取り組む課題:
以下の行のうち、最初の行から「order: Odonata」を含む行までを、両端の行も含めてそのまま書き写してください。

入力データ:
━━━━
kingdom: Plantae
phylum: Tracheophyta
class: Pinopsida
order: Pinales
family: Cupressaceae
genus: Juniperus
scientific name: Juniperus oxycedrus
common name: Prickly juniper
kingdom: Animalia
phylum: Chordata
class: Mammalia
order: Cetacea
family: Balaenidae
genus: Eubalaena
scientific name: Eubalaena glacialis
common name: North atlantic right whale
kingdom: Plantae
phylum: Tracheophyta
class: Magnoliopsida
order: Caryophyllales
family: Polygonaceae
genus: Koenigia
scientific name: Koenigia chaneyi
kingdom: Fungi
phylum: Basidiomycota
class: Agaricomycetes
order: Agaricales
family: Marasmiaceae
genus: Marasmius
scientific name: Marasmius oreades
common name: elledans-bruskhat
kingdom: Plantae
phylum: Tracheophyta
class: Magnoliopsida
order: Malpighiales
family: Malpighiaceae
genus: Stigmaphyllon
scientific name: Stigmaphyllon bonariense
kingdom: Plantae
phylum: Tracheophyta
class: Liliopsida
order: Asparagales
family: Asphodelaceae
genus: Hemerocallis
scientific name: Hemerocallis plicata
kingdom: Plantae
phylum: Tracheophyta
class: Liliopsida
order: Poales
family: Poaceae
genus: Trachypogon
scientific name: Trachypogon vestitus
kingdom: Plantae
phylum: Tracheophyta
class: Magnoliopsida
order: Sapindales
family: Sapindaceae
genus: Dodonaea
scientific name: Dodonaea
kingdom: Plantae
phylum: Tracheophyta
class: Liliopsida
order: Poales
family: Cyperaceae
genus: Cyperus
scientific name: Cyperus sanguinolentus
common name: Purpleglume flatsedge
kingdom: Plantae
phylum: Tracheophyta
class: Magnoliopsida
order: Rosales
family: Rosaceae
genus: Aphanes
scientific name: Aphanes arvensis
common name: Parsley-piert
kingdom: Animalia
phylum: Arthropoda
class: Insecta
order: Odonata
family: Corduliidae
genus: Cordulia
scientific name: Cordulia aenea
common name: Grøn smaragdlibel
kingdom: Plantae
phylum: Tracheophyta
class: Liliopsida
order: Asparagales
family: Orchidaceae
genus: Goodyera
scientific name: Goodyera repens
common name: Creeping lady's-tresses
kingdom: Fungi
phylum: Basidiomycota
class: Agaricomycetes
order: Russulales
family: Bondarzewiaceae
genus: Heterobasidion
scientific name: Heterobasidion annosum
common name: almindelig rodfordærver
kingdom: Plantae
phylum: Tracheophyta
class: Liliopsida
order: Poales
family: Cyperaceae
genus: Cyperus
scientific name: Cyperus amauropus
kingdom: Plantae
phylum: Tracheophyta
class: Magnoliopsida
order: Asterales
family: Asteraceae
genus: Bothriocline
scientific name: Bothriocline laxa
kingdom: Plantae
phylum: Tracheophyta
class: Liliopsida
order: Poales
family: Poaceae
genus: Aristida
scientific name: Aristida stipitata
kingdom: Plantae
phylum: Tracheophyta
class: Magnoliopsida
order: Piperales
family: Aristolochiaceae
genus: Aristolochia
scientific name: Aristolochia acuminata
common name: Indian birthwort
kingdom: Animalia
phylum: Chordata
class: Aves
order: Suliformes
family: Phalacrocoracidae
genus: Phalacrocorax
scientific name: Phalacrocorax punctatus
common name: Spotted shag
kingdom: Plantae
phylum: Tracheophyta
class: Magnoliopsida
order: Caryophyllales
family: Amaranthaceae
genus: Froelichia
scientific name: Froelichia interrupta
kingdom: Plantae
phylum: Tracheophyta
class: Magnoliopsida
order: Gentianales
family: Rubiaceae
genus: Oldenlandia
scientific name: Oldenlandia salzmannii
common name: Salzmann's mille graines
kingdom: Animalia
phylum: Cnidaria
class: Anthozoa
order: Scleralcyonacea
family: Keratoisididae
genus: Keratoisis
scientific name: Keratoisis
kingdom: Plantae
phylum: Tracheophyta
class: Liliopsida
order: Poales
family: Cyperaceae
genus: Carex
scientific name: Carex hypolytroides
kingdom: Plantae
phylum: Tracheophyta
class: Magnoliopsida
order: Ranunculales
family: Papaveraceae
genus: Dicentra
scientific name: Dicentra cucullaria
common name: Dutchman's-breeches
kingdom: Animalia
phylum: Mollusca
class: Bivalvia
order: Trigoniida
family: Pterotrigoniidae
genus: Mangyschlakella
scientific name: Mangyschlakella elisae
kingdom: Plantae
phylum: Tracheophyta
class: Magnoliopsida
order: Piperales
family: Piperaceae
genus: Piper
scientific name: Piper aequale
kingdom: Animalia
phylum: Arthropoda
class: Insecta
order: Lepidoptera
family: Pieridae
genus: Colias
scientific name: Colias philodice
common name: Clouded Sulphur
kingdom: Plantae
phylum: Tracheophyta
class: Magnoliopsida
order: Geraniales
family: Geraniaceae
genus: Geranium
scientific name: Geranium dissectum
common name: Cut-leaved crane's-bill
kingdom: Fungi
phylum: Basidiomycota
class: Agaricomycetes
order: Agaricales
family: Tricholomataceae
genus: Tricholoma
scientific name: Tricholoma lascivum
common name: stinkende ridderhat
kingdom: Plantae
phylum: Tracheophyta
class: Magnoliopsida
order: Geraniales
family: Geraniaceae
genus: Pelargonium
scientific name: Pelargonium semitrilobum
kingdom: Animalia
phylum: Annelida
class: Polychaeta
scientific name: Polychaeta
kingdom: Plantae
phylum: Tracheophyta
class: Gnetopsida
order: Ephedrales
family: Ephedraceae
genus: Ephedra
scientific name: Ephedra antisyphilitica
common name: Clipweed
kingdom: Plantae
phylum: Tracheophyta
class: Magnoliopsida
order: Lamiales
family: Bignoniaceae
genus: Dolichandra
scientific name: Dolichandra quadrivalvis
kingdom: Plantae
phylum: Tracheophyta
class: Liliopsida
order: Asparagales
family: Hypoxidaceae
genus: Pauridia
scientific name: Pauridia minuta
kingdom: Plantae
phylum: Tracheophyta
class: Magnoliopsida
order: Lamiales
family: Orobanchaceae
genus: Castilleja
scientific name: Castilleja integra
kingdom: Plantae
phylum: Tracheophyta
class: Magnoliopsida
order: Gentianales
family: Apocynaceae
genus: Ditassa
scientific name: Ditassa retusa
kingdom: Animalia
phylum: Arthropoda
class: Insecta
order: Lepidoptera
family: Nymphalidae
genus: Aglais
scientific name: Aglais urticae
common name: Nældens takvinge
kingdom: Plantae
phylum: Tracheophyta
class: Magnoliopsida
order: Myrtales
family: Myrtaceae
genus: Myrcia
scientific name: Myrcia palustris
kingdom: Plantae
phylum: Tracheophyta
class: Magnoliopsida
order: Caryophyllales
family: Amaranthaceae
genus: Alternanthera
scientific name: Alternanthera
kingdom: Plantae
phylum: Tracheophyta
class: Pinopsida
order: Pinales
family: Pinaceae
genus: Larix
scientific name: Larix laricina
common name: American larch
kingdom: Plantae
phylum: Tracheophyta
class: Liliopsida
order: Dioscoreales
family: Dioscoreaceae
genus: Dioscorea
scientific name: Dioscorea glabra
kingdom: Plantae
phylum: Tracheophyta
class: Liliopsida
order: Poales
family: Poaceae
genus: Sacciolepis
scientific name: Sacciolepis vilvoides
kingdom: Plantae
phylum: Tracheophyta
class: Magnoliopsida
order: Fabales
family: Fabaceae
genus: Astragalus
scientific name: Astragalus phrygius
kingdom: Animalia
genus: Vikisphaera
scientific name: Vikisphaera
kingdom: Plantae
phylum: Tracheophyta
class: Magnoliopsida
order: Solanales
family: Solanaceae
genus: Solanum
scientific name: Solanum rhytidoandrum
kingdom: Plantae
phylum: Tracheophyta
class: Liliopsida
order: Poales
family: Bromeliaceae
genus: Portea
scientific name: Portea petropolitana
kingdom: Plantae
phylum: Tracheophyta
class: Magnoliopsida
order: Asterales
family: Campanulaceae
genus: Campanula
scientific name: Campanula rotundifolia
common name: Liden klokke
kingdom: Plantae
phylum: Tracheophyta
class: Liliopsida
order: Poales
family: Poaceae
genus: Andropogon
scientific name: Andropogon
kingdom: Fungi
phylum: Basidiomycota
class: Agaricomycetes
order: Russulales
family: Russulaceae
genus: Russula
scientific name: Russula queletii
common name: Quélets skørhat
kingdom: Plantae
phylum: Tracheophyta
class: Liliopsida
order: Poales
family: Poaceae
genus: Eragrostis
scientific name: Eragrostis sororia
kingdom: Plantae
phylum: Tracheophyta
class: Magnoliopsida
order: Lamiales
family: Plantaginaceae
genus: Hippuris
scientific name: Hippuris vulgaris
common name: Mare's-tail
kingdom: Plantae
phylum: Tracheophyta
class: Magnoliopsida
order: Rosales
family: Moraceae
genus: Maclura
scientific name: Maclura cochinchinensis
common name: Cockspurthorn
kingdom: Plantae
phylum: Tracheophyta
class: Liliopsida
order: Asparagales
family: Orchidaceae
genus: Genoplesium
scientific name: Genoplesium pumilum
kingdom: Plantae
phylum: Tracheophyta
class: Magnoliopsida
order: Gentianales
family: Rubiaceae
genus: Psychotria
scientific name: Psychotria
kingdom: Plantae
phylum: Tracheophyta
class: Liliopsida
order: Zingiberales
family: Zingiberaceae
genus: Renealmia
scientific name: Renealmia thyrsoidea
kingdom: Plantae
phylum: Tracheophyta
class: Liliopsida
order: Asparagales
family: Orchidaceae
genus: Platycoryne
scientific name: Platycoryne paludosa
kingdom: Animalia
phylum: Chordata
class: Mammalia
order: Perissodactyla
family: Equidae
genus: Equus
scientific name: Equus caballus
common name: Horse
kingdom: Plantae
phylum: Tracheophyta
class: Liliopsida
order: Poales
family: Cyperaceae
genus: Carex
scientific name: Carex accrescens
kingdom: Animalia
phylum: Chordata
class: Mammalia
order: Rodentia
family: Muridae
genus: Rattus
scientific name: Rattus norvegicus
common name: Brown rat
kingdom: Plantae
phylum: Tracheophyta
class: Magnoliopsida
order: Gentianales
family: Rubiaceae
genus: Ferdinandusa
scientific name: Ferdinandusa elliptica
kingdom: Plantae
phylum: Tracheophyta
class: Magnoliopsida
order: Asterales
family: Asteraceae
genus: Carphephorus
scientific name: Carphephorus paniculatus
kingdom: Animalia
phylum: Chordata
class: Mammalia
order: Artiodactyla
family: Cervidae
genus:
━━━━
出力結果:
kingdom: Plantae
phylum: Tracheophyta
class: Pinopsida
order: Pinales
family: Cupressaceae
genus: Juniperus
scientific name: Juniperus oxycedrus
common name: Prickly juniper
kingdom: Animalia
phylum: Chordata
class: Mammalia
order: Cetacea
family: Balaenidae
genus: Eubalaena
scientific name: Eubalaena glacialis
common name: North atlantic right whale
kingdom: Plantae
phylum: Tracheophyta
class: Magnoliopsida
order: Caryophyllales
family: Polygonaceae
genus: Koenigia
scientific name: Koenigia chaneyi
kingdom: Fungi
phylum: Basidiomycota
class: Agaricomycetes
order: Agaricales
family: Marasmiaceae
genus: Marasmius
scientific name: Marasmius oreades
common name: elledans-bruskhat
kingdom: Plantae
phylum: Tracheophyta
class: Magnoliopsida
order: Malpighiales
family: Malpighiaceae
genus: Stigmaphyllon
scientific name: Stigmaphyllon bonariense
kingdom: Plantae
phylum: Tracheophyta
class: Liliopsida
order: Asparagales
family: Asphodelaceae
genus: Hemerocallis
scientific name: Hemerocallis plicata
kingdom: Plantae
phylum: Tracheophyta
class: Liliopsida
order: Poales
family: Poaceae
genus: Trachypogon
scientific name: Trachypogon vestitus
kingdom: Plantae
phylum: Tracheophyta
class: Magnoliopsida
order: Sapindales
family: Sapindaceae
genus: Dodonaea
scientific name: Dodonaea
kingdom: Plantae
phylum: Tracheophyta
class: Liliopsida
order: Poales
family: Cyperaceae
genus: Cyperus
scientific name: Cyperus sanguinolentus
common name: Purpleglume flatsedge
kingdom: Plantae
phylum: Tracheophyta
class: Magnoliopsida
order: Rosales
family: Rosaceae
genus: Aphanes
scientific name: Aphanes arvensis
common name: Parsley-piert
kingdom: Animalia
phylum: Arthropoda
class: Insecta
order: Odonata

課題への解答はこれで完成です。